When I first started, I chose my blog name and then a picture of a beautiful sunset and clouds by the water. Inside the clouds, I put a faded picture of my face. I wanted to add a slightly personal touch, but then I realized that it looked a little creepy! The next choice was a cursive “J” in my favorite color, purple.
Back and Forth
I go back and forth almost daily on whether I want to remain anonymous or not. I know that I would not use my real name as I have created this one a long time ago and it’s too late to change it now, there is too much history! I also strongly desire to change my blog name, but that opportunity is out the window. I debate whether I want to replace my purple “J” with a picture of me. There are several reasons that I am on the fence about this, and I don’t see myself coming up with a conclusion any time soon. This decision has been on my mind for months.
Since I tend to write mainly about my life, the experiences that I have had, and the individuals in my life, I feel more comfortable being anonymous. This way, I can write freely about what I want without having to worry that anyone will find out about it. Being anonymous allows me to write on all subjects involving myself and the people in my life without the need to censor. I suppose that I should be doing this regardless as my goal is authenticity, but I am taking baby steps.
The main reason I want to shed this anonymous identity is I feel that it puts distance between you lovely writers and myself. I “know” who most of you are at least picture-wise, however, no one knows who I am. It feels a bit like I am disconnected.
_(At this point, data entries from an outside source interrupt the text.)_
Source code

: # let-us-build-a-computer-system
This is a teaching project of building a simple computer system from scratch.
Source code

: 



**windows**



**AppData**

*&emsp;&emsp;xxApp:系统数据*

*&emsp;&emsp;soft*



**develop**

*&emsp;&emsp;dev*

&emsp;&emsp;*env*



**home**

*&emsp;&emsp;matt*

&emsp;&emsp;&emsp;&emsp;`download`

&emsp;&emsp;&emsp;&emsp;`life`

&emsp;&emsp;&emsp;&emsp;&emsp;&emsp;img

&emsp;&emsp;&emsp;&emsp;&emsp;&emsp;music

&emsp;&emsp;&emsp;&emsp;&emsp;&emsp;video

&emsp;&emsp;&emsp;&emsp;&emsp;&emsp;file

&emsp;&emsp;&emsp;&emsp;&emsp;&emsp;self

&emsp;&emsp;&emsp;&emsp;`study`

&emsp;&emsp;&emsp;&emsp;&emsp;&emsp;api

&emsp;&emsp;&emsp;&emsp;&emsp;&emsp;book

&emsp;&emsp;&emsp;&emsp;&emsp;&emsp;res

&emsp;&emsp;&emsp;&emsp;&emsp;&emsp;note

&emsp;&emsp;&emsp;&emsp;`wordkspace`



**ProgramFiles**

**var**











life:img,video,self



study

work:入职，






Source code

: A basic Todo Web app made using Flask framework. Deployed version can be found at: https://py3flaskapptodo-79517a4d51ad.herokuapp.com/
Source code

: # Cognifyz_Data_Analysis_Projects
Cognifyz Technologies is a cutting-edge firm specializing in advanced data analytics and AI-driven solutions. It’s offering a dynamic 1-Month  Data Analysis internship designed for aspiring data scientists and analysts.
I know that it’s the words and character that truly matter, but I think it’s great to “put a face to a name.” It creates a more personal connection.
On the other hand, I think being anonymous leaves a lot of mystery and in some ways that is fun and thrilling. I tried to put myself in other people’s shoes who write here without a “face,” and I feel just as connected to them as I do others.
I can still get a sense of who someone is just by their words and comments and their face doesn’t interfere with the connection that I build with others. My only hope is that other people feel the same way.